Let's say we have two models: a null model, $M_0$, and an alternative model $M_1$. The only difference between them is that, in $M_0$ one parameter is fixed at $0$ and in $M_1$, that parameter is fixed at the value that maximizes the likelihood of model $M_1$. This is a typical setup for a likelihood ratio test.
My intuition is that the better $M_0$ describes the data-generating process, and thus the less the residual variation in the fitted model, the better. By "better", I mean for a given sample size, effect size, and false positive rate, I will have more power to reject the null.

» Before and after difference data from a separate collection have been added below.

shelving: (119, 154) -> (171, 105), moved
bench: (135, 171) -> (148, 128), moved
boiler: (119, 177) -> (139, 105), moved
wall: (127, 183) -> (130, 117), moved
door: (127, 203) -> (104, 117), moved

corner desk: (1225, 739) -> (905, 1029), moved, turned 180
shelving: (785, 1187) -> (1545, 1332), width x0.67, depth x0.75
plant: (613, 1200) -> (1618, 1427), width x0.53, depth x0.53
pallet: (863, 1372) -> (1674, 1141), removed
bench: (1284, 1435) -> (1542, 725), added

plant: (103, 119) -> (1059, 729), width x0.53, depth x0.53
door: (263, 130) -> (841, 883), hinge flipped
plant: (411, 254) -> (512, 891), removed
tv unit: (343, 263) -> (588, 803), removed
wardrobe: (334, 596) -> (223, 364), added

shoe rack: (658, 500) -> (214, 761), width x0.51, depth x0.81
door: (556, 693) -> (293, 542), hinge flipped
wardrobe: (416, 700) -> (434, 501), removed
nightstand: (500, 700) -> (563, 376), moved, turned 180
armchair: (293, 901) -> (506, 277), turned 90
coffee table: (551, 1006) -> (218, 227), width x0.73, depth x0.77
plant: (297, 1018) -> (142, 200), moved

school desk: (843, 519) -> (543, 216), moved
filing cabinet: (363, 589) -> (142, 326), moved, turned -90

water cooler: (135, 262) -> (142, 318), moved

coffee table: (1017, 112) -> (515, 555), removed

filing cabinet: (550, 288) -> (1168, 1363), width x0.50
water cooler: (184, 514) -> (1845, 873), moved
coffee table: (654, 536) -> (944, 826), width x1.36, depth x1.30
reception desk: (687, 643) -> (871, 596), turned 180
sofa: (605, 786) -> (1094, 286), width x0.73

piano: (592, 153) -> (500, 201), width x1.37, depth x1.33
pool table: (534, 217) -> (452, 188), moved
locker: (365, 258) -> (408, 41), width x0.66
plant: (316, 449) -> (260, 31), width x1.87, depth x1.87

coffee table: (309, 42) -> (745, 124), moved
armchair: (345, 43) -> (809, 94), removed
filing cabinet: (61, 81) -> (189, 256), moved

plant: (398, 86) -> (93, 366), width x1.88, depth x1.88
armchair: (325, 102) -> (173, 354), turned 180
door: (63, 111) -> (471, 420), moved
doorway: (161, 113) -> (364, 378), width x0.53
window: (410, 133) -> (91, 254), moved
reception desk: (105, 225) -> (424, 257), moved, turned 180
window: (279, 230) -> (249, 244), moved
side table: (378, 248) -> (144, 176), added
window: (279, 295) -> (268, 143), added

That's a bit hand-wavey. I'll make a simulation with a linear regression model.
set.seed(27599)
lm_lrs_no_covar <- function(y, x) {
2*(logLik(lm(formula = y ~ x)) - logLik(lm(formula = y ~ 1)))
}
lm_lrs_yes_covar <- function(y, x, z) {
2*(logLik(lm(formula = y ~ x + z)) - logLik(lm(formula = y ~ z)))
}
n <- 1e2
num_sims <- 1e4
no_covar <- yes_covar <- rep(NA, num_sims)
for (sim_idx in 1:num_sims) {
x <- runif(n = n)
z <- runif(n = n)
y <- rnorm(n = n, mean = 0.2*x + z, sd = 0.2)
yes_covar[sim_idx] <- lm_lrs_yes_covar(y = y, x = x, z = z)
no_covar[sim_idx] <- lm_lrs_no_covar(y = y, x = x)
}
plot(x = sort(no_covar),
y = sort(yes_covar),
type = 'l')
abline(a = 0, b = 1)
This plot shows that the LR statistic from the model with the covariate is pointwise greater than the LR statistic from the model without the covariate.
But, why, from a likelihood perspective is this so?